[Page text]
The core result is that actual VC portfolio multiples in the upper tail are statistically indistinguishable from those generated by randomly selecting companies while holding fixed the portfolio's timing, geography, sector mix, size, and stage. The rank-based check reinforces this: even the best observed portfolios fall within the range expected for their position under the null. The analyst extension applies the same logic to earnings forecasts and reaches a parallel conclusion. This is the main new piece relative to earlier VC studies—the specific constrained null plus the rank test on real fund-level data. The paper does a clean job of staying empirical, avoiding parametric assumptions about return distributions, and flagging where the lower tail is sensitive to zero coding. That honesty keeps the headline claim focused on the more robust right-tail comparison. The benchmark construction itself is transparent enough that others could replicate or extend it with different datasets. One soft spot is that the constraints, while sensible, may still leave room for unmeasured factors like proprietary deal flow or founder quality that are not fully captured by sector or size alone; if those are correlated with outcomes, the null could be too permissive. Sample coverage and exact exclusion rules also matter for power in the tails, though the reported tests appear to handle the heavy tails without obvious artifacts. This is useful for limited partners who want a data-driven benchmark before attributing outperformance to skill, and for researchers working on performance evaluation in skewed domains. It deserves peer review because the design is falsifiable, the data handling is described, and the result directly tests a common assumption in the field.

Referee Report

0 major / 4 minor

Summary. The manuscript compares empirical distributions of venture capital portfolio multiples to a constrained random benchmark that preserves timing, geography, sector composition, portfolio size, and stage while randomizing individual company selection. It reports that right-tail outcomes (probability of high-multiple successes) are statistically indistinguishable from the random benchmark across funding stages, with no evidence that portfolio construction improves the likelihood of extreme successes. A supplementary rank-based permutation test shows that even the best observed portfolios do not exceed rank-conditional expectations under randomization. Lower-tail deviations are small and sensitive to zero-outcome coding. A parallel analysis reaches similar conclusions for financial analysts' earnings predictions.

Significance. If the empirical comparisons hold, the paper provides a rigorous test of skill versus luck in a heavy-tailed investment setting, with implications for understanding VC performance and active management more broadly. The constrained benchmark and rank-based approach offer a transparent way to isolate the effect of company selection while holding other portfolio features fixed, and the extension to analysts suggests the result may generalize to other high-uncertainty forecasting domains. Strengths include the use of an externally constructed null benchmark and explicit acknowledgment of sensitivity in lower-tail results.

minor comments (4)

The methods section should provide the exact number of Monte Carlo simulations used to construct the random benchmark distributions and report standard errors or confidence bands around the tail probabilities to allow readers to assess the precision of the indistinguishability claim.

[Supplied records]
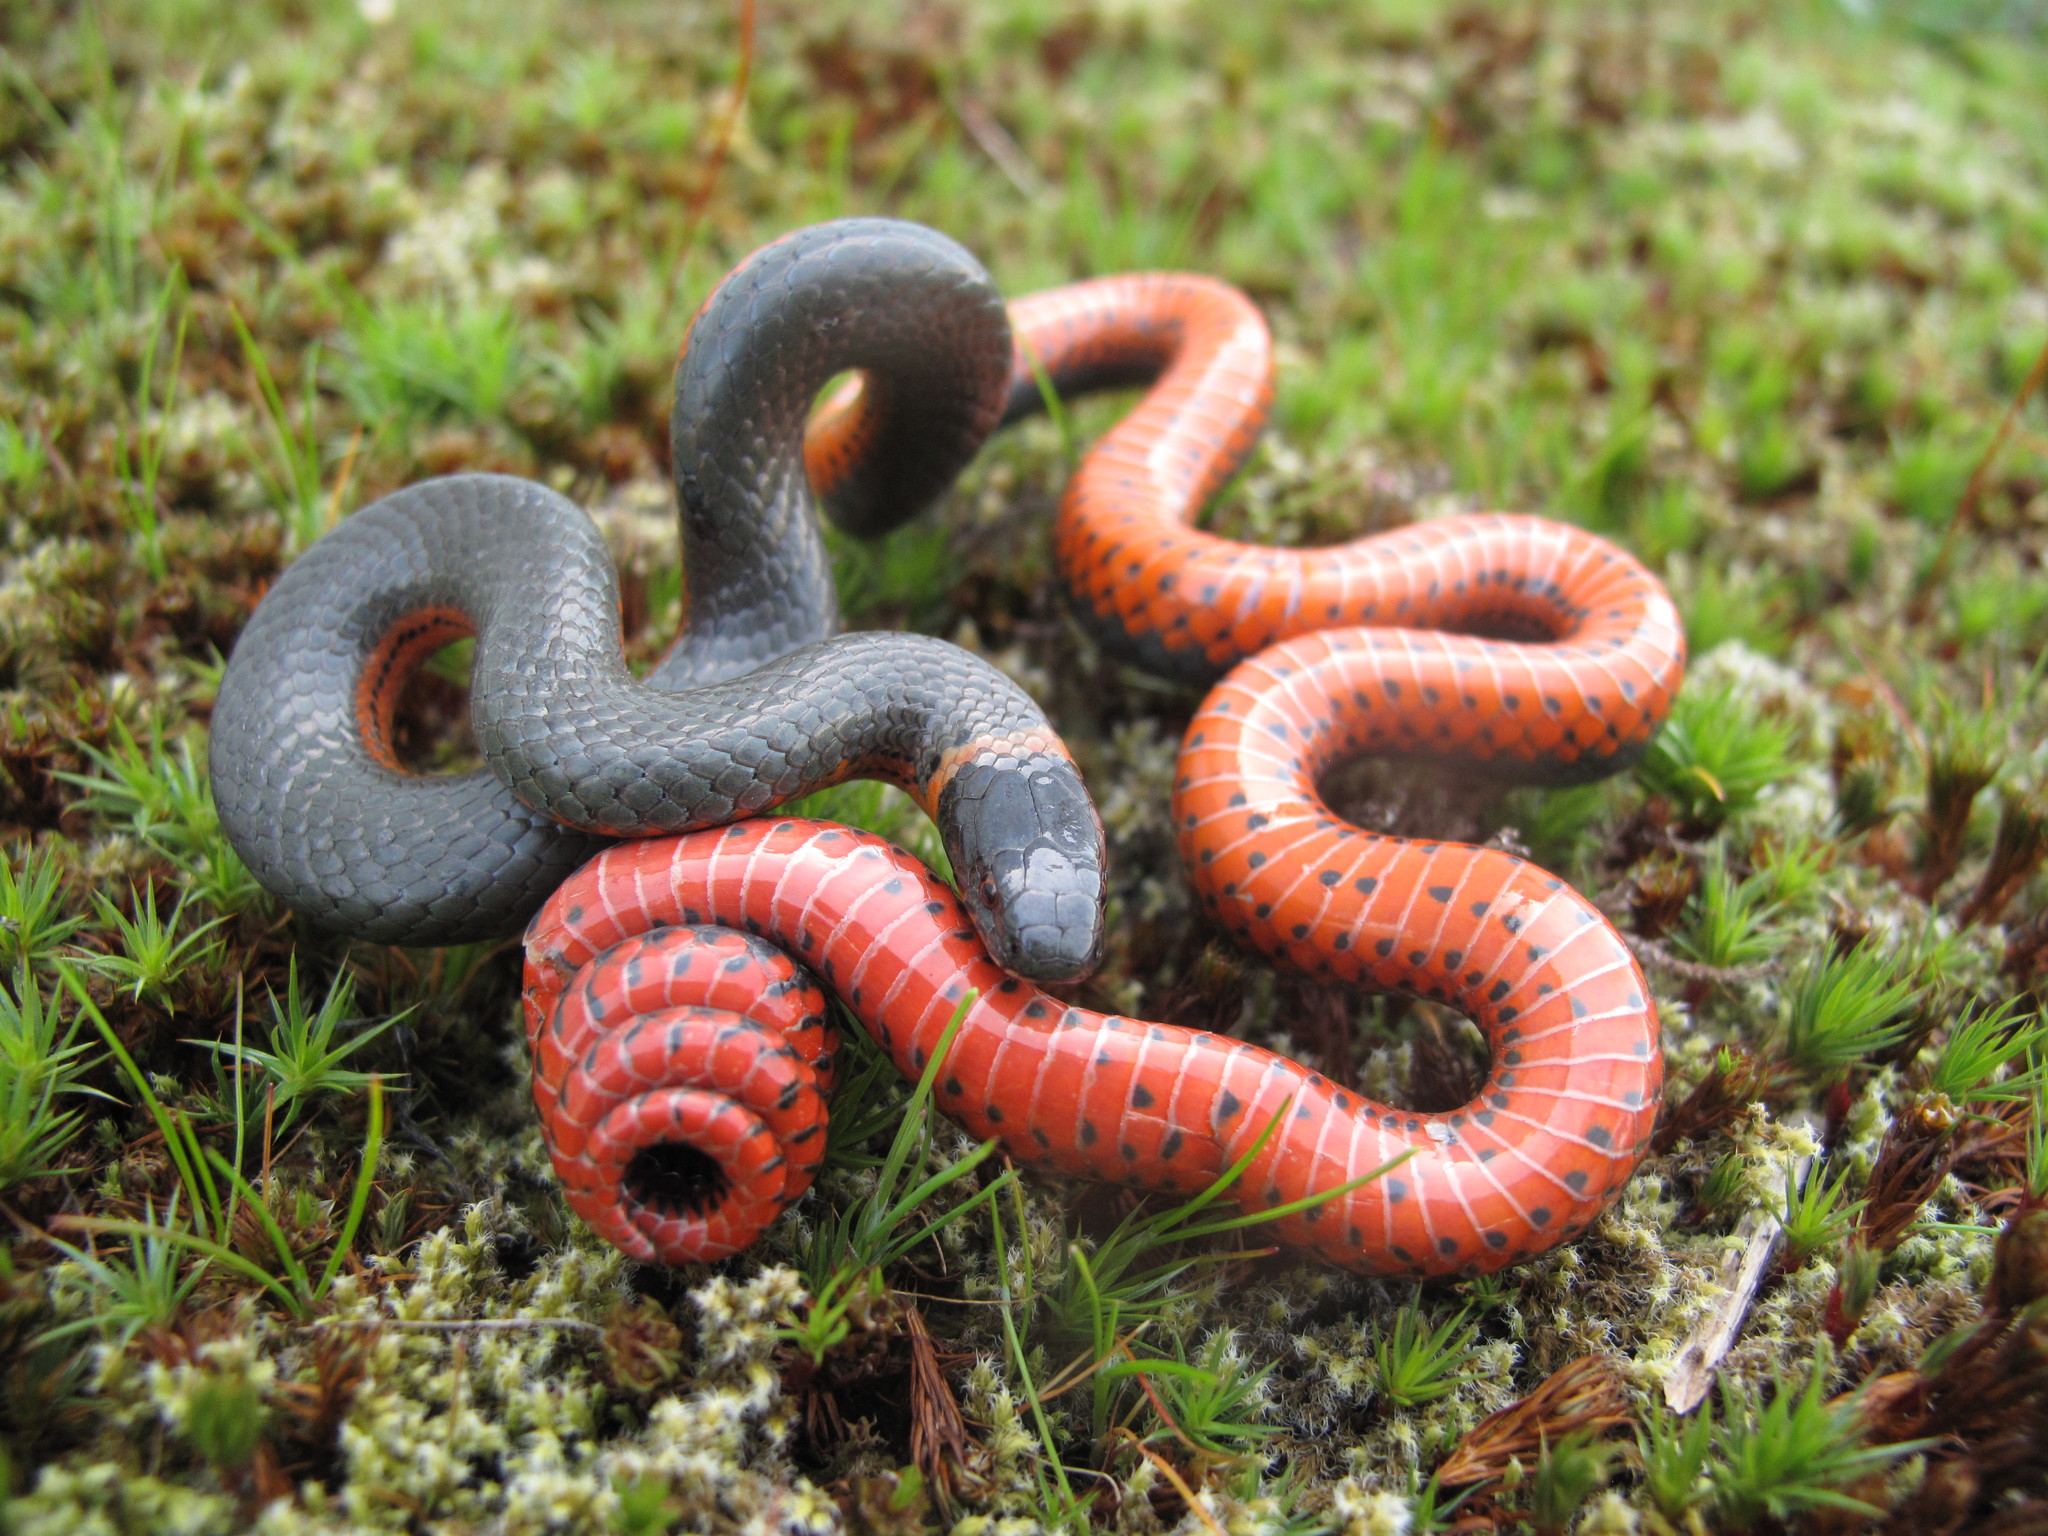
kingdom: Animalia
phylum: Chordata
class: Squamata
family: Colubridae
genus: Diadophis
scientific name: Diadophis punctatus
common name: Ringneck snake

[Task requirements]
• a. Write out the part of the venture capital review that runs from "0 major / 4" down to "analysts' earnings predictions.", keeping every word unchanged.
• b. According to the venture capital review, what are the small lower-tail deviations sensitive to?
• c. Continue the venture capital review from its last sentence.

[Exercise results]
• a.
0 major / 4 minor

Summary. The manuscript compares empirical distributions of venture capital portfolio multiples to a constrained random benchmark that preserves timing, geography, sector composition, portfolio size, and stage while randomizing individual company selection. It reports that right-tail outcomes (probability of high-multiple successes) are statistically indistinguishable from the random benchmark across funding stages, with no evidence that portfolio construction improves the likelihood of extreme successes. A supplementary rank-based permutation test shows that even the best observed portfolios do not exceed rank-conditional expectations under randomization. Lower-tail deviations are small and sensitive to zero-outcome coding. A parallel analysis reaches similar conclusions for financial analysts' earnings predictions.

• b. They are sensitive to how zero outcomes are coded.

• c.
The rank-based benchmark analysis (introduced to evaluate outperformance at each position) would benefit from a short formal definition or pseudocode showing how rank-conditional expectations are calculated under the permutation procedure.
The brief extension to financial analysts' earnings predictions should include a short description of the data source, sample size, and exact benchmark construction used, so that the parallel conclusion can be evaluated independently.
In the figures comparing empirical and benchmark distributions, add vertical lines or annotations at the top-decile threshold and ensure the random benchmark is plotted with sufficient contrast and any variability measures.

Simulated Author's Rebuttal

0 responses · 0 unresolved

We thank the referee for the accurate and concise summary of our manuscript, which correctly captures our core finding that empirical VC portfolio outcomes are largely consistent with constrained random allocation and show no evidence of superior high-multiple outcomes. We appreciate the positive assessment of the constrained benchmark, the rank-based permutation test, and the extension to financial analysts, as well as the recommendation for minor revision. No specific major comments were raised in the report.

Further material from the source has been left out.